Les documents officiels ont tendance à nier ces problèmes, en se référant à des succès spécifiques et à la quantité absolue de chercheurs et de dépenses («quatrième» dans le monde). Mais il ne sert à rien de se voiler la face. Le déficit français d'innovation est un problème pour l'Europe, au même titre que les déficits publics des pays périphériques. On peut pointer une concurrence insuffisante, mais aussi la réticence à accepter les défis de la mondialisation et du développement durable. Les systèmes d'innovation ont besoin de ces ressorts pour fonctionner.

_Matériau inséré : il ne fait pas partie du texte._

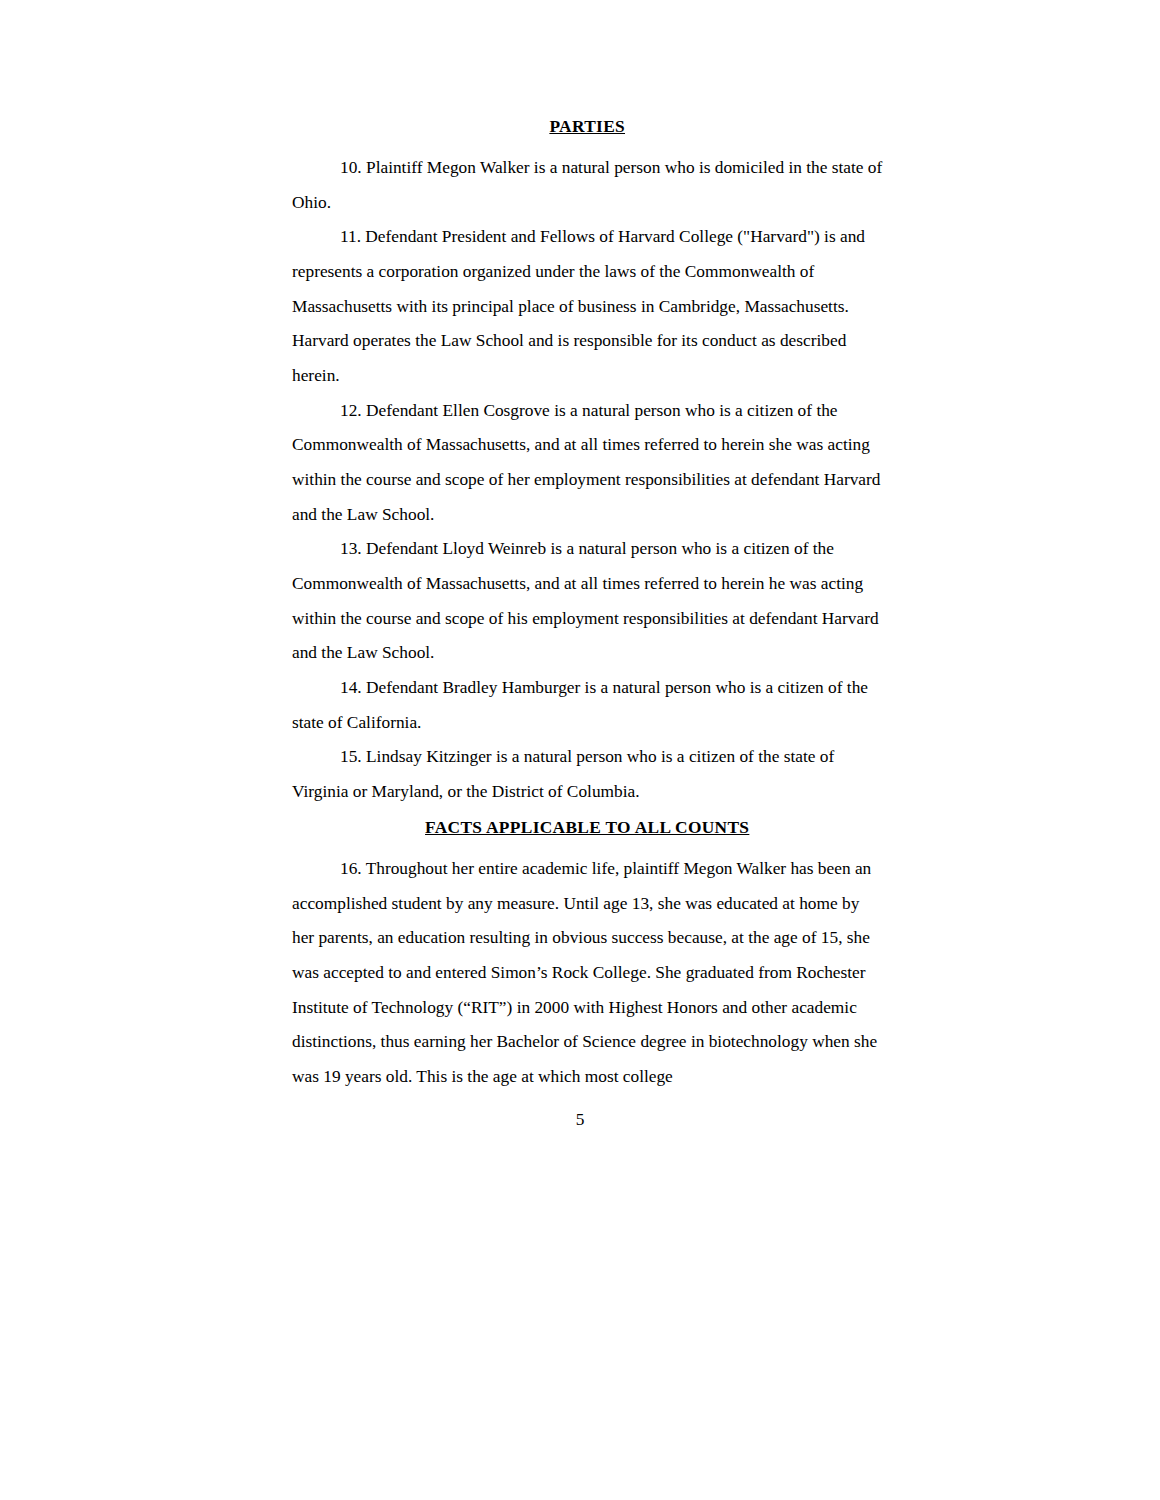PARTIES
10. Plaintiff Megon Walker is a natural person who is domiciled in the state of Ohio.
11. Defendant President and Fellows of Harvard College ("Harvard") is and represents a corporation organized under the laws of the Commonwealth of Massachusetts with its principal place of business in Cambridge, Massachusetts. Harvard operates the Law School and is responsible for its conduct as described herein.
12. Defendant Ellen Cosgrove is a natural person who is a citizen of the Commonwealth of Massachusetts, and at all times referred to herein she was acting within the course and scope of her employment responsibilities at defendant Harvard and the Law School.
13. Defendant Lloyd Weinreb is a natural person who is a citizen of the Commonwealth of Massachusetts, and at all times referred to herein he was acting within the course and scope of his employment responsibilities at defendant Harvard and the Law School.
14. Defendant Bradley Hamburger is a natural person who is a citizen of the state of California.
15. Lindsay Kitzinger is a natural person who is a citizen of the state of Virginia or Maryland, or the District of Columbia.
FACTS APPLICABLE TO ALL COUNTS
16. Throughout her entire academic life, plaintiff Megon Walker has been an accomplished student by any measure. Until age 13, she was educated at home by her parents, an education resulting in obvious success because, at the age of 15, she was accepted to and entered Simon’s Rock College. She graduated from Rochester Institute of Technology (“RIT”) in 2000 with Highest Honors and other academic distinctions, thus earning her Bachelor of Science degree in biotechnology when she was 19 years old. This is the age at which most college
5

La PIIS ne peut combattre seule les défaillances du marché. Elle aura une composante de dynamique d'avenir et devra faire des différences entre secteurs. Cette dimension sectorielle devrait toutefois s'appuyer sur les avantages actuels ou futurs attendus des avantages concurrentiels, elle doit se développer dans une certaine pression concurrentielle (domestique et internationale), et devrait concerner les secteurs où le gouvernement a des intérêts et établit des priorités (santé, environnement, énergies nouvelles).

Les enquêtes empiriques internationales suggèrent aujourd’hui que l'innovation et la politique industrielle sont en mesure d'exploiter les avantages des investissements dans le système d'innovation et d'éducation si et seulement si la société est prête pour le changement, si elle cherche activement à trouver sa place dans une économie mondiale sans frontières. Les investissements dans l'innovation augmenteront si la pression concurrentielle existe, et si le secteur de l'innovation est activement utilisé pour servir des objectifs sociétaux, notamment l'excellence écologique. Les pays nordiques européens pourraient à cet égard être un modèle. L'Europe devrait aller pour un nouveau modèle de croissance avec une grande efficacité, la cohésion sociale et l'excellence en matière de durabilité. Une telle économie a besoin d'une base solide dans le secteur manufacturier, la concurrence et l'ouverture, et enfin d'une politique industrielle et d'innovation systémique.

Une version allemande de cet article est publiée sur le site de notre partenaire Oekonomenstimme.